Some provisions seen as nonstarters

Food consultant and attorney Ben England, a principal of the firm FDA Imports, praised FDA for allowing a 120-day comment period right from the get-go, rather than starting with 90 days and then responding to calls for an extension.  But his first reading of the rules gave rise to a number of reservations, among them a provision that is meant to categorize risk by focusing less attention on products coming from countries that are deemed to have adequate internal governmental food safety controls.

“The problem is that the underlying language in the statute is not very good,” England told FoodNavigator-USA. “Congress asked FDA to require importers to do things that the trade would not normally tolerate because it would require knowledge they wouldn’t typically have.

“There are some aspects that are nonstarters.  The idea of requiring an importer to determine whether a foreign government’s food regulatory system is comparable that of the United States is a nonstarter.  FDA can’t even do that,” he said.

For Nate Beaver, an attorney with the firm Foley & Lardner who has some large food companies as clients, there isn’t much in the FSVP draft rule that presents a huge red flag.

“For the largest companies, this is something that they are already doing. Most companies, this is something that is not really new to them. We don’t see this as an entirely new paradigm,” he said.

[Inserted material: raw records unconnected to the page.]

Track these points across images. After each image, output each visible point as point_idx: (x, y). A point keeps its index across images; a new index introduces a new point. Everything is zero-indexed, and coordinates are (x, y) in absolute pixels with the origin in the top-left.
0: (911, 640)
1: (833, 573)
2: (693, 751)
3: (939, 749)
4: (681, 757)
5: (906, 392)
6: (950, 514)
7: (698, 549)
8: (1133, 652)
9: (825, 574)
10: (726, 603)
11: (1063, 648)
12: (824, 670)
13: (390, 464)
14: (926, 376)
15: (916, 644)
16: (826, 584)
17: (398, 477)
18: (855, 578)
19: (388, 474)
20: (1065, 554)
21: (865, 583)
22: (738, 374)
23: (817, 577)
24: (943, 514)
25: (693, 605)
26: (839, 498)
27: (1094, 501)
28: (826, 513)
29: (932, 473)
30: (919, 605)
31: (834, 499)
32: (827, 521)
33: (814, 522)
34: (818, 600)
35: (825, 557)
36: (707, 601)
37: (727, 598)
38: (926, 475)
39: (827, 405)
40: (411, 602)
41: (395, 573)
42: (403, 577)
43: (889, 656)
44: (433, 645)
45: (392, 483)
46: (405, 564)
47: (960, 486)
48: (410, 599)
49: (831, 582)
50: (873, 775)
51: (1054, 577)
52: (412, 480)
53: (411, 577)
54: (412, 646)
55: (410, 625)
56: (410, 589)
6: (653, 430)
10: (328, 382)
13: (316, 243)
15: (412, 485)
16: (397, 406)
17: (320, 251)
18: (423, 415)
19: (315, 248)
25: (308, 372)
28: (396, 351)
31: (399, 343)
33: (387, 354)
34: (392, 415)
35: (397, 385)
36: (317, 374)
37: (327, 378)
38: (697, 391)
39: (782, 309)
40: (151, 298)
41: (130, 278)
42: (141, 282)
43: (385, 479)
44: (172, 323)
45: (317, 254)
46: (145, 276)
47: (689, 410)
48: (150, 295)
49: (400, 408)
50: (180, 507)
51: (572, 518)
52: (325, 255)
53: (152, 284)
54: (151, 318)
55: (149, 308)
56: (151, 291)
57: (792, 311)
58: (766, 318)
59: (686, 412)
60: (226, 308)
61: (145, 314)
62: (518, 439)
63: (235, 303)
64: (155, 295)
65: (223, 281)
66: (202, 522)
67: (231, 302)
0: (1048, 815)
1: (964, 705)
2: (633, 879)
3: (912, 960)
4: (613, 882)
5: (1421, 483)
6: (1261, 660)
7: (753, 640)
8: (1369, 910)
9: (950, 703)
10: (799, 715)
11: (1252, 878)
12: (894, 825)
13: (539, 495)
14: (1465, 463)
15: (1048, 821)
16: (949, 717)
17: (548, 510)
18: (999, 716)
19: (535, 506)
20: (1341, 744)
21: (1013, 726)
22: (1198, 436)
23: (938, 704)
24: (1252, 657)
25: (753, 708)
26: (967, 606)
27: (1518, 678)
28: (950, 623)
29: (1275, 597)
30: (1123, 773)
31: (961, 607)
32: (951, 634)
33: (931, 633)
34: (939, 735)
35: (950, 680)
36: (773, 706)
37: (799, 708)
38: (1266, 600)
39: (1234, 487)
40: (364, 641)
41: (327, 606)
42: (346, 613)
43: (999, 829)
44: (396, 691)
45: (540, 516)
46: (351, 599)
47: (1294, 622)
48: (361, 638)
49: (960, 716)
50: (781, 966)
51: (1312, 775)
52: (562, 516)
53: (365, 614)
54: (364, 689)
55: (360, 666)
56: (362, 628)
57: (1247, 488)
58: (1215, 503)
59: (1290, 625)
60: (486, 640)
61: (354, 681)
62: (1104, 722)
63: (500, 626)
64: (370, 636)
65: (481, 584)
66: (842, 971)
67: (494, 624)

“My questions are from a timing and resource perspective.  That has some of the biggest question marks.  Given sequestration, given the limited budget, is FDA really going to have the resources to do what’s required in these rules?”

A pie-in-the-sky auditor?

England also questioned the idea of whether a viable way can be found to accredit a third party auditor.  In other FDA regulated industries, dietary supplements for example, third party audits can help a company get a grip on regulatory issues such as GMP compliance.  But the findings of such an audit carry zero regulatory weight as far as FDA is concerned. 

“I think they put that rule out kicking and screaming because Congress told them to,” England said. “I think the idea of having accredited third party auditors is a little bit pie in the sky.  No such person exists, and that includes at the US Department of Commerce. The USDC already conducts foreign inspections of seafood facilities and FDA does not accept their inspections.

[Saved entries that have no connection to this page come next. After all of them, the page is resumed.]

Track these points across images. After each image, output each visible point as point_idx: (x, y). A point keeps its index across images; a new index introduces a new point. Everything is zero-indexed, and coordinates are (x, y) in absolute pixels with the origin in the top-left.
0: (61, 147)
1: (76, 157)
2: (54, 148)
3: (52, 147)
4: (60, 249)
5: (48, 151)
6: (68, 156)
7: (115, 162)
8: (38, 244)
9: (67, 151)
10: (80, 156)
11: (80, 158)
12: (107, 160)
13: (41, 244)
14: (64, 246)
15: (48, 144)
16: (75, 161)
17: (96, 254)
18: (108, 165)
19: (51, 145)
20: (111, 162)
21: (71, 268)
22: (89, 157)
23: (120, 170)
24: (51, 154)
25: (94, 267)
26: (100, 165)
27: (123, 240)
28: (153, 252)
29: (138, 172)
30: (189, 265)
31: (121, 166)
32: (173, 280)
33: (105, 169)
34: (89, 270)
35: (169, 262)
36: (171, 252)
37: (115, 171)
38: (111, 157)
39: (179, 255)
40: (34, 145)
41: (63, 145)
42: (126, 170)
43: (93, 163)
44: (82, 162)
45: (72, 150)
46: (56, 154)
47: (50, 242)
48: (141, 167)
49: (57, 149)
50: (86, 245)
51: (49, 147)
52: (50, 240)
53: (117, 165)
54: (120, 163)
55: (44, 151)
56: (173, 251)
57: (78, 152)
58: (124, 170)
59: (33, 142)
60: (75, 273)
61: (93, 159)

“The implementation of this is unlikely to be very impressive,” he said.

Protracted implementation seen

In the conference call, Taylor said that FDA plans to implement the rules over the next few years.  From England’s point of view, it could go on for a lot longer than that.  Whether FDA can pass judgement on a given importer's verification program implies that the agency has a handle on the risks inherent in a given type of food. And England said that is not always going to be the case.

“If you look at the guidance document that FDA has out for seafood HAACP, it’s 480 pages long and that’s just seafood.  And we know something about seafood,” he said.

“We probably know something about bakery and other products. But there are a lot of products coming into this country that FDA does not know much about.  The idea of FDA formulating a risk model for those is a bit of a pipe dream. So in that sense, the regs have to be vague, and it also means that implementation of this is still probably 10 years off,” England said.

“If someone has no plan, if they make no effort, then FDA can enforce that.  But that is probably going to be the limit of the enforcement probably for the first five years or so. If you look at the implementation of seafood HAACP, that started in 1995 or 1996. And in 1998, FDA was still writing warning letters that said, ‘You’ve got to have a HAACP plan,’ ” England said.